__What needs to be done__
List every line of the records below that contains the word "Sample", copying each line in full. Case counts.

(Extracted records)
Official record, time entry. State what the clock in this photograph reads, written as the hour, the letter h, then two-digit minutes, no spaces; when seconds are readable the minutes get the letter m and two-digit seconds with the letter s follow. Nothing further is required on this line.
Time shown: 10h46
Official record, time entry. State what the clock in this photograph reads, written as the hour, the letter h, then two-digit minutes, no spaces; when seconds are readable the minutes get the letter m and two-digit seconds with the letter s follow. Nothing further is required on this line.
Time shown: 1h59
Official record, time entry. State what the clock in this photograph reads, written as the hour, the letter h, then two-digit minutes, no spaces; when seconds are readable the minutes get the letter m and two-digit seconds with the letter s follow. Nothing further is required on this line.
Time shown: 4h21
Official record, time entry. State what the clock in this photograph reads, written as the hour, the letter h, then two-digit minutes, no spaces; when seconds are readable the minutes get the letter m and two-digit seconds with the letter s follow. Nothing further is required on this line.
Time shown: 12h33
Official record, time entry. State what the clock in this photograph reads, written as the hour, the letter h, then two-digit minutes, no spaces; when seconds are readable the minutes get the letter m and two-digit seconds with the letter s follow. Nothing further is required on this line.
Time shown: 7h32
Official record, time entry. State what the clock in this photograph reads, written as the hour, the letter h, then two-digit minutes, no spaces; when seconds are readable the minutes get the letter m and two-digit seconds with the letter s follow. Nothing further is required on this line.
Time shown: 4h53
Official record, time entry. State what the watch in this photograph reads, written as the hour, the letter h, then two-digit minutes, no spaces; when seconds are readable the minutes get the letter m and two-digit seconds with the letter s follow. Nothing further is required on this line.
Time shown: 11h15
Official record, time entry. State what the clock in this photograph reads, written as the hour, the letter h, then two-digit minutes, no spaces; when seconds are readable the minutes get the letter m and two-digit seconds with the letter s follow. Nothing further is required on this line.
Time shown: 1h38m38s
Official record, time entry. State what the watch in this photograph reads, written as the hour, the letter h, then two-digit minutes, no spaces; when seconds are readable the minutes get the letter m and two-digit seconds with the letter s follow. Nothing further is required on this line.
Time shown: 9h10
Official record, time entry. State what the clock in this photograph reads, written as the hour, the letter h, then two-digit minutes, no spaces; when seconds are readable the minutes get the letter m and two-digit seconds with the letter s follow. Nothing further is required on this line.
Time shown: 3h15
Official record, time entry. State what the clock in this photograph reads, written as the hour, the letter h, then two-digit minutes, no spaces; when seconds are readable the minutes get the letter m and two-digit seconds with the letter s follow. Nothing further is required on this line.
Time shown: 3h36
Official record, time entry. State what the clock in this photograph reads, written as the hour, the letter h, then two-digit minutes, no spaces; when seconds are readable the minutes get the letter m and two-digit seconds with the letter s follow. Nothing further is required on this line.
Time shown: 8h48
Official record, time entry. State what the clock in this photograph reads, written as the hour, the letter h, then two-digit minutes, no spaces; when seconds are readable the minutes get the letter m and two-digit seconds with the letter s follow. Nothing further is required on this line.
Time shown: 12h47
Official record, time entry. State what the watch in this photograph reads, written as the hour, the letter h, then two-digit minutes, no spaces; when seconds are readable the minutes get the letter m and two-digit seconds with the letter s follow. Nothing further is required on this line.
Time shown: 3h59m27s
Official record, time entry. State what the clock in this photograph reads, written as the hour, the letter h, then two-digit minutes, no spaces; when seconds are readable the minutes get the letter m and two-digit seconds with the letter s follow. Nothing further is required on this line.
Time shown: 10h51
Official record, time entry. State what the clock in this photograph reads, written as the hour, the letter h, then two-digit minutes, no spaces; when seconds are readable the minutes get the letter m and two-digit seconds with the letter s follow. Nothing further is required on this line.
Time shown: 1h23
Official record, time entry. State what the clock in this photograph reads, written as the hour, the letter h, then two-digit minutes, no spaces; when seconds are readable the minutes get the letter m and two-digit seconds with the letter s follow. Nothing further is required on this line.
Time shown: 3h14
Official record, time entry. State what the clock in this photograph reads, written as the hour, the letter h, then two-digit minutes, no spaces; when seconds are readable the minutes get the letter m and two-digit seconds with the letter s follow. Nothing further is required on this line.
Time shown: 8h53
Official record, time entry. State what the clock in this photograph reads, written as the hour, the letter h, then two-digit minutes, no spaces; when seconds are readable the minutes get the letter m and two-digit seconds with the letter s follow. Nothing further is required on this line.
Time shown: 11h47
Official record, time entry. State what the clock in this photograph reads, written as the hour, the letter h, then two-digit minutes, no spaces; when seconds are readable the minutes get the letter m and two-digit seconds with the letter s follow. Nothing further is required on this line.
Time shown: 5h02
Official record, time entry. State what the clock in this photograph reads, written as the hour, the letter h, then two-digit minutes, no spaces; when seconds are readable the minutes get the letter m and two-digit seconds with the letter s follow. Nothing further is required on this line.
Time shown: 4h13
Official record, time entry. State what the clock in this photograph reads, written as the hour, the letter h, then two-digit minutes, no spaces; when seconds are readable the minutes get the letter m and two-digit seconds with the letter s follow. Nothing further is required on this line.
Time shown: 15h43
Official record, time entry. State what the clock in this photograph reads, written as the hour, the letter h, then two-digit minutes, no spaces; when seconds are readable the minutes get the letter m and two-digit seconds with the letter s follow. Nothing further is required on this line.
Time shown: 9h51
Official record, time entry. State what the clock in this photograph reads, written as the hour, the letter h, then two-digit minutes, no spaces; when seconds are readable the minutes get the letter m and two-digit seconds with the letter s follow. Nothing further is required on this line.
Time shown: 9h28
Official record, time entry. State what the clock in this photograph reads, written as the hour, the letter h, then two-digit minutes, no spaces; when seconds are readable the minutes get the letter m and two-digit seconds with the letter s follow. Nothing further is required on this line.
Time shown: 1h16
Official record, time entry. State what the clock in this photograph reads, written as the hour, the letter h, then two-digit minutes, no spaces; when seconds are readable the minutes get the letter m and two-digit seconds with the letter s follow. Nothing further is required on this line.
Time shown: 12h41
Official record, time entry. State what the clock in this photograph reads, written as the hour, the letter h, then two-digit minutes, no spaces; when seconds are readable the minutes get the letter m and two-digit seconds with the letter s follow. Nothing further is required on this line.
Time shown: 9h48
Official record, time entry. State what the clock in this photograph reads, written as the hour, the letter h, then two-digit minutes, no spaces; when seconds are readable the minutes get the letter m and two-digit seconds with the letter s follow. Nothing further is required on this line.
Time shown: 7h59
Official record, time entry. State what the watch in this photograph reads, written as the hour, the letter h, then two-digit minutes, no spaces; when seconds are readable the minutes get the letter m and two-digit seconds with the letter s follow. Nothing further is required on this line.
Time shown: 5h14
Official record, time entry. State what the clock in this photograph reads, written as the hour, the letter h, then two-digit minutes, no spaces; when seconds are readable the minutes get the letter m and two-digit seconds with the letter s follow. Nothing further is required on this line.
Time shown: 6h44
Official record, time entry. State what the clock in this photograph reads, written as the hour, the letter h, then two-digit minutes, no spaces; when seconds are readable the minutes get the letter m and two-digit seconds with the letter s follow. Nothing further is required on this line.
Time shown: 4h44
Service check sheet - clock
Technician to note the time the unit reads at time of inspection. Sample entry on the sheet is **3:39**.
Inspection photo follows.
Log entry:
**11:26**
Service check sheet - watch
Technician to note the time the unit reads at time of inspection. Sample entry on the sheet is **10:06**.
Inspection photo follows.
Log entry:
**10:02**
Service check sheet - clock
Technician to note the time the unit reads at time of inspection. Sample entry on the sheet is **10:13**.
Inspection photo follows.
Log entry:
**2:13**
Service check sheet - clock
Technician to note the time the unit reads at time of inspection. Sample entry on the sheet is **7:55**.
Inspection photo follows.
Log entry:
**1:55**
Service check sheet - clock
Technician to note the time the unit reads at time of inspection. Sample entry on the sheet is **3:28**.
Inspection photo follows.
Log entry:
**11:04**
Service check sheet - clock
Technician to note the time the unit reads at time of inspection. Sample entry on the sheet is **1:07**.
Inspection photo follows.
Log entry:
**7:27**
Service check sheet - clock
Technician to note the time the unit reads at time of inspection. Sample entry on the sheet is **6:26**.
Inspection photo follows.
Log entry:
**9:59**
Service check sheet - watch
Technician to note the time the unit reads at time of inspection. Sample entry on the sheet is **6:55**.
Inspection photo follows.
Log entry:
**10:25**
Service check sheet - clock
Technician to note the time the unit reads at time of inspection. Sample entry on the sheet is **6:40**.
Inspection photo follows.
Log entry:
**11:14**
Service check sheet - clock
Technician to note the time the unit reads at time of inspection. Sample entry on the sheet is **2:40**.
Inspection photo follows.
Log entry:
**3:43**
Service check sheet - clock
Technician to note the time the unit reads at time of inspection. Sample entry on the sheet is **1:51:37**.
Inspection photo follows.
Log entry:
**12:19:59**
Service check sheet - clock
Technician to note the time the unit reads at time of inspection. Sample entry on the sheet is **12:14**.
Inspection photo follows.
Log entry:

__Exercise answer__
Technician to note the time the unit reads at time of inspection. Sample entry on the sheet is **3:39**.
Technician to note the time the unit reads at time of inspection. Sample entry on the sheet is **10:06**.
Technician to note the time the unit reads at time of inspection. Sample entry on the sheet is **10:13**.
Technician to note the time the unit reads at time of inspection. Sample entry on the sheet is **7:55**.
Technician to note the time the unit reads at time of inspection. Sample entry on the sheet is **3:28**.
Technician to note the time the unit reads at time of inspection. Sample entry on the sheet is **1:07**.
Technician to note the time the unit reads at time of inspection. Sample entry on the sheet is **6:26**.
Technician to note the time the unit reads at time of inspection. Sample entry on the sheet is **6:55**.
Technician to note the time the unit reads at time of inspection. Sample entry on the sheet is **6:40**.
Technician to note the time the unit reads at time of inspection. Sample entry on the sheet is **2:40**.
Technician to note the time the unit reads at time of inspection. Sample entry on the sheet is **1:51:37**.
Technician to note the time the unit reads at time of inspection. Sample entry on the sheet is **12:14**.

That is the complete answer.